October 20, 2011

Occupy Wall Street

Most people think the phrase, “It takes money to make money” to be a truism, and in doing so they make apparent their belief that the economic rules regulating our world are rigged.  Statistics seem to prove this view out.  Over the last decade, the wealthy have gotten richer, while the middle-class have lost net worth through diminished home equity and 401K balances.  While many Tea Party members believe this to be unfair, they think our government is part of the problem, and they're so steeped in cynicism that many aim for the dismantling of our government, despite its duty to protect and defend. They cheer when Grover Nordquist says we must drown the government in a bathtub and they fight against nearly all regulation, believing that government is best when it stays out of the way.

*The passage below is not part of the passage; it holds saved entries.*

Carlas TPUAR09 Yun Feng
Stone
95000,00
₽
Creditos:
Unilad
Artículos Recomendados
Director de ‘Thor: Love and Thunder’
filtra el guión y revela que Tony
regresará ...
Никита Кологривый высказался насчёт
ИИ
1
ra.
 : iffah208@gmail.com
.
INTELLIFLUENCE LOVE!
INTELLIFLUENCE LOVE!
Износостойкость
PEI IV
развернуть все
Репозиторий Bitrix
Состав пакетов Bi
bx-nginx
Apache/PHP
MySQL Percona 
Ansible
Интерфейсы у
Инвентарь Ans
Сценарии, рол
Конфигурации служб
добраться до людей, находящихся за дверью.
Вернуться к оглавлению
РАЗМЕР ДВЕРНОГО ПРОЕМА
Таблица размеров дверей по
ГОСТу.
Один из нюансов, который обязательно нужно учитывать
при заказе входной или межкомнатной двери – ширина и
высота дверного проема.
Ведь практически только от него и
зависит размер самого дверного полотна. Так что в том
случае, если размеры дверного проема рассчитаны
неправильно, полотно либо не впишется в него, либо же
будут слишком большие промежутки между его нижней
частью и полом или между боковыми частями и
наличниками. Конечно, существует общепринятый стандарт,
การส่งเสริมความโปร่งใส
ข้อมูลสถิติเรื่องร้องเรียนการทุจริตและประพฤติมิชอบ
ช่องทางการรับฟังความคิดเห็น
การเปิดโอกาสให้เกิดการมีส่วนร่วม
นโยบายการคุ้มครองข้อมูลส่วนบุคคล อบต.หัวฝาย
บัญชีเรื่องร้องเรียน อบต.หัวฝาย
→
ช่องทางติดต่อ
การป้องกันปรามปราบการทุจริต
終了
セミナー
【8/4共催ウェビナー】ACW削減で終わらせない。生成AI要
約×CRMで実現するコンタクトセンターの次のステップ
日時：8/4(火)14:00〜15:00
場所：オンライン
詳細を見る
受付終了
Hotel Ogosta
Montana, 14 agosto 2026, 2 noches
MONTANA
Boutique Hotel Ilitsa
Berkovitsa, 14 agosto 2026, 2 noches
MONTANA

Now the same people are criticizing the Occupy Wall Street movement, which protests the economic reality that says the wealthy need not shoulder a commensurate obligation to maintain the nation's well-being.  Why conservatives choose to protect Wall Street interests can only be explained by their need for the campaign contributions big business lavishes on its cronies.  But here's their dilemma: They must either 1) acknowledge that there's something wrong about bankers getting bailed out while regular people get foreclosed upon and do something about it, or 2) argue that the perception is incorrect.  The former will require regulation from a government that they demand to be less intrusive, and the latter can't be advisable, since the belief that our system is corrupt is central to the Tea Party's suspicious worldview.  

I was once a Wall Street banker--in fact, I was one of those guys who used to buy mortgages and turn them into various derivative instruments--but I applaud Occupy's efforts.  We, as a nation, must force corporate leaders to act responsibly and penalize them for reckless behavior that jeopardizes the livelihoods of employees and society in general.  That said, I believe Occupy's endgame is misplaced.  To say the bailout of the nation's largest banks was wrong (and that we should never do it again) is to say we must accept the consequence of a drastic loss of market liquidity and a world-wide economic collapse.  Sure, we could have punished bank CEOs by letting their institutions fail, but would that have been the right course of action for the tellers and other employees who would have lost their jobs, or the borrowers who needed loans?  Would that have been the best thing for an already weak economy that required improved market confidence to operate properly?  

Second, I don't see how charging bank CEOs with crimes will lead to anything good.  I suspect any such effort will cost a lot of money and only demonstrate how poorly judgment had been exercised.  And as far as I know there are no laws prohibiting stupidity.  In a way, shareholders and boards of directors share much of the blame.  They approved our current system whereby a CEO is paid handsomely for taking idiotic risks that happen to work out but won't claw back compensation for decisions that backfire.  In a way, the real problem we face is accounting related.  We need to ensure that when a CEO is paid millions of dollars, the company is clean of hidden liabilities that can come back to haunt it.  In other words, CEOs should only receive significant performance bonuses after the results of their gambling are fully manifest and liabilities associated with risk taking are eliminated.  It would also help if, as is the case for many European companies, boards of directors included employee representatives.  These actions would result in more responsible behavior.  
 
If CEOs want to take huge risks that have the potential of destroying capital, let's tell them to use their own money.